Work required:
Only lines containing "centre" are wanted from the data below. Copy those lines.

Information provided:
•••••

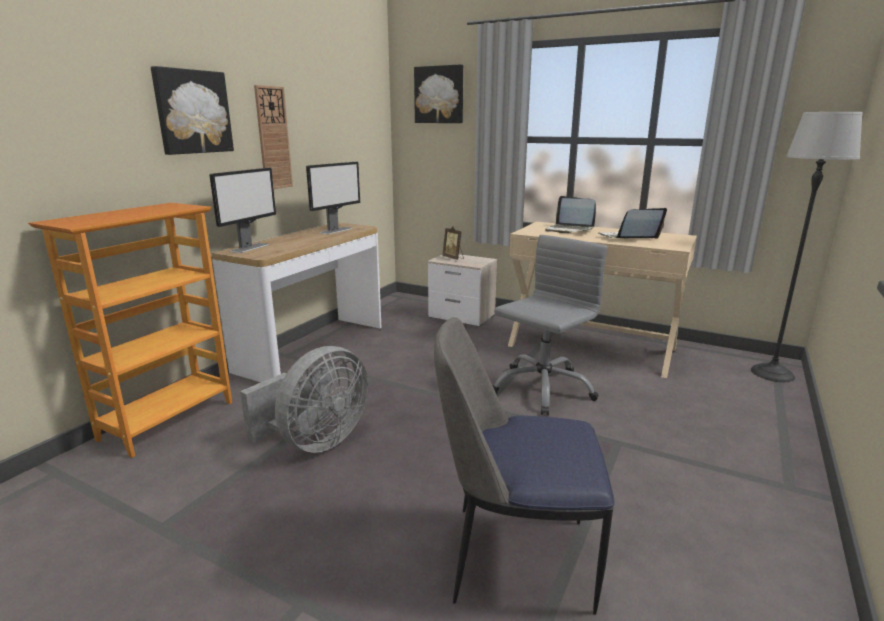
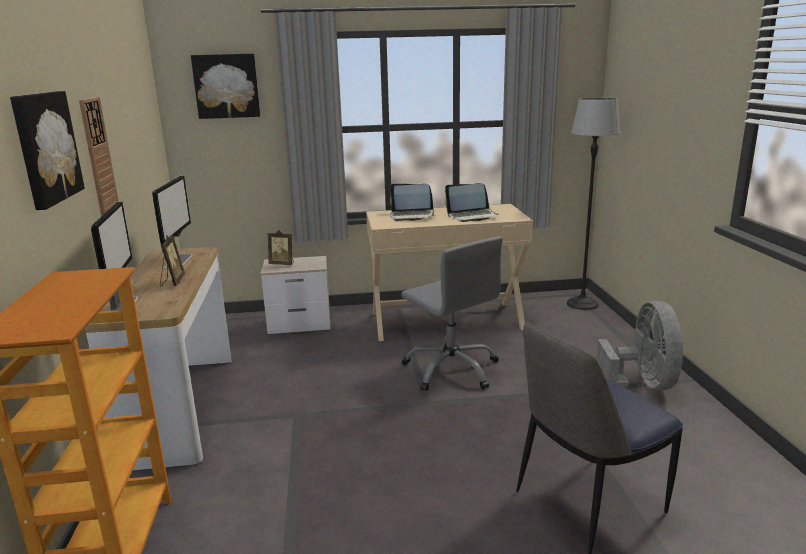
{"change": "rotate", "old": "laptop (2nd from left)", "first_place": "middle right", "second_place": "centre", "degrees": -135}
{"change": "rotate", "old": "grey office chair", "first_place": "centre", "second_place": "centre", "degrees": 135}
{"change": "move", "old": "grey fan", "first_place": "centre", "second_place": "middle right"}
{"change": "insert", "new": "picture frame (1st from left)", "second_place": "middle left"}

•••••

Output:
{"change": "rotate", "old": "laptop (2nd from left)", "first_place": "middle right", "second_place": "centre", "degrees": -135}
{"change": "rotate", "old": "grey office chair", "first_place": "centre", "second_place": "centre", "degrees": 135}
{"change": "move", "old": "grey fan", "first_place": "centre", "second_place": "middle right"}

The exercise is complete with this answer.